A parlare davanti a un uditorio di studenti di una scuola di moda si ha sempre il timore di essere sorpassati in spregiudicatezza dall’uditorio. Invece bastano poche domande per capire che tra i giovani che le frequentano il timore maggiore è quello di allontanarsi dal senso comune, dall’idea accettabile, dalla routine creativa che propone prodotti già digeriti dai mercati, ultimi giudici di qualsiasi proposta. È lo stato della moda attuale: dovrebbe essere pronta a rompere gli schemi proprio perché per sua natura è contraria a un passato che torna con i suoi incubi – nazionalismi, populismi, razzismi, intolleranze culturali – ma si blocca sulla soglia del timore che attanaglia i giovani di scostarsi dalle finte sicurezze che, mentre li strangola nella culla, il sistema attuale continua a proporre come unica realtà possibile. «Come si fa a proporre il nuovo se poi il mercato non accetta la proposta?». «Chi potrà mai produrre la mia linea se non corrisponde alle regole del marketing che governa creatività e mercato?». Preoccupazioni reali che ne sottendono una più grave e più taciuta: «Come farò a diventare famoso se non vado a lavorare in uno dei marchi storici che governano l’immaginario e il mercato?».

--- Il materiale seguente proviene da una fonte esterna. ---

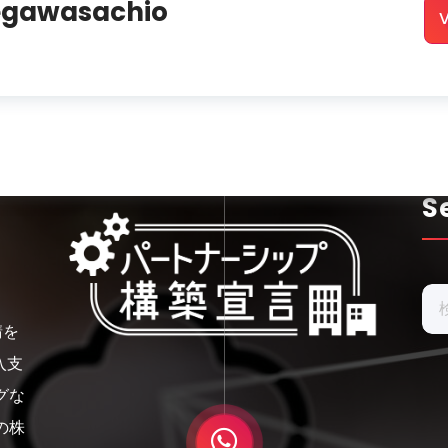
egawasachio
V
S
検
索:
請を
入支
グな
の株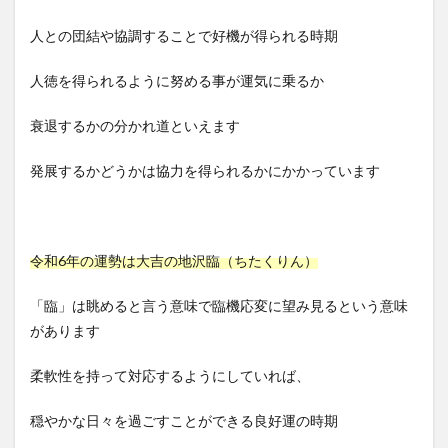
人との団結や協調することで好機が得られる時期
人徳を得られるように努める事が運気に乗るか
衰退するかの分かれ道といえます
発展するかどうかは協力を得られるかにかかっています
令和6年の運勢は大吉の地沢臨（ちたくりん）
「臨」は眺めると言う意味で臨機応変に望み見るという意味
があります
柔軟性を持って対応するようにしていれば、
穏やかな日々を過ごすことができる良好運の時期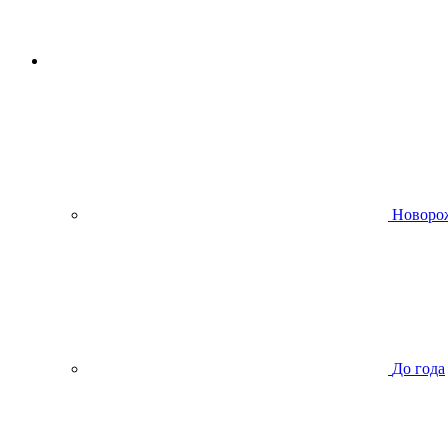
Новоро
До года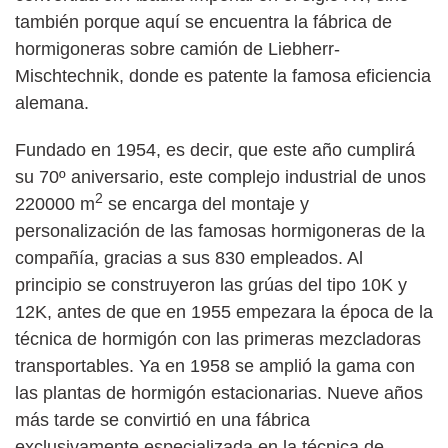
también porque aquí se encuentra la fábrica de
hormigoneras sobre camión de Liebherr-
Mischtechnik, donde es patente la famosa eficiencia
alemana.
Fundado en 1954, es decir, que este año cumplirá
su 70º aniversario, este complejo industrial de unos
2
220000 m
se encarga del montaje y
personalización de las famosas hormigoneras de la
compañía, gracias a sus 830 empleados. Al
principio se construyeron las grúas del tipo 10K y
12K, antes de que en 1955 empezara la época de la
técnica de hormigón con las primeras mezcladoras
transportables. Ya en 1958 se amplió la gama con
las plantas de hormigón estacionarias. Nueve años
más tarde se convirtió en una fábrica
exclusivamente especializada en la técnica de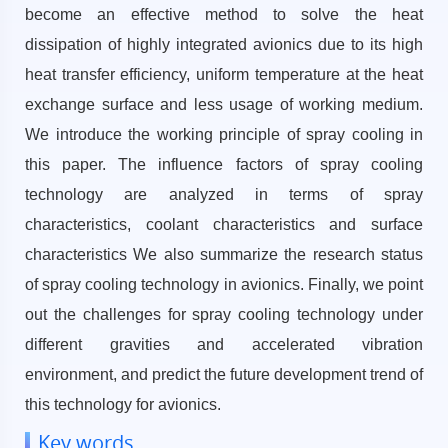
become an effective method to solve the heat
dissipation of highly integrated avionics due to its high
heat transfer efficiency, uniform temperature at the heat
exchange surface and less usage of working medium.
We introduce the working principle of spray cooling in
this paper. The influence factors of spray cooling
technology are analyzed in terms of spray
characteristics, coolant characteristics and surface
characteristics We also summarize the research status
of spray cooling technology in avionics. Finally, we point
out the challenges for spray cooling technology under
different gravities and accelerated vibration
environment, and predict the future development trend of
this technology for avionics.
Key words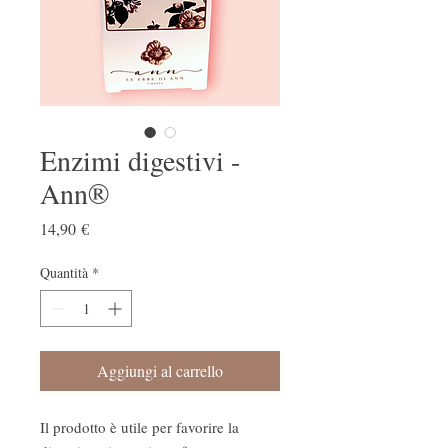
Enzimi digestivi -
Ann®
Prezzo
14,90 €
Quantità
*
Aggiungi al carrello
Il prodotto è utile per favorire la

Si potrebbe rispondere che non è necessario diventare famosi se si disegnano dei vestiti, ma sarebbe troppo. La storia della moda, però, potrebbe dare degli esempi di rotture traumatiche del sistema, episodi di anarchia che appaiono insospettabili perché oggi sono simboli dell’establishment che servono a capire perché nella moda i grandi cambiamenti sono sempre nati dalla rottura traumatica di uno schema sicuro. Nel 1902 Charles Frederich Worth, l’inventore della Haute Couture, licenziò in tronco il sarto Paul Poiret che lavorava per lui perché la principessa russa Olga Bariantinsky, che era a Parigi per rinnovare il guardaroba, svenne urlando «Orrore!» quando il giovane sarto le fece provare un cappotto senza il regolare bustier interno che, secondo lui, rendeva innaturale il portamento femminile. Convinto di essere nel giusto, Poiret poteva salvarsi chiedendo scusa, ma uscì dall’atelier del suo maestro e indebitandosi fondò la sua Maison. È passato alla storia come il sarto che ha liberato le donne dai bustini. Nel 1916, una giovane avventuriera che cercava la sua fortuna fece scandalo sulla spiaggia di Biarritz perché era vestita con i pantaloni maschili. Quattro anni dopo, la stessa ragazza era a Parigi per presentare un’intera collezione di tailleur di jersey e fu accusata di volere vestire le donne come le segretarie. Andando contro tutto e contro tutti, quella giovane donna è diventata Coco Chanel. Nel 1947, un tale Christian Dior ha pensato che l’unico modo per farsi accettare come sarto era proporre una moda che non c’era.

E ha inventato il New Look. Oggi ci appare un’intuizione meravigliosa, visto che è ancora copiato, ma all’epoca il suo autore ha dovuto sopportare anche gli insulti di chi l’accusava di consumare 15 metri di stoffa per la gonna a ruota e 25 metri di raso di seta per i suoi abiti da sera. Per non parlare delle accuse dei mariti contrari alla «licenziosità dei giacchini corti che scoprono i fianchi». A proposito di finanziamenti, invece, basti pensare che Yves Saint Laurent e Pierre Bergé non avevano neanche un franco in tasca quando hanno deciso di fondare il loro marchio. Il primo era chiuso in ospedale con un esaurimento nervoso di ritorno dalla guerra in Algeria e il secondo si è fatto prestare i soldi da un americano. Li davano per spacciati, ma contro ogni previsione sono ancora oggi due miti della moda.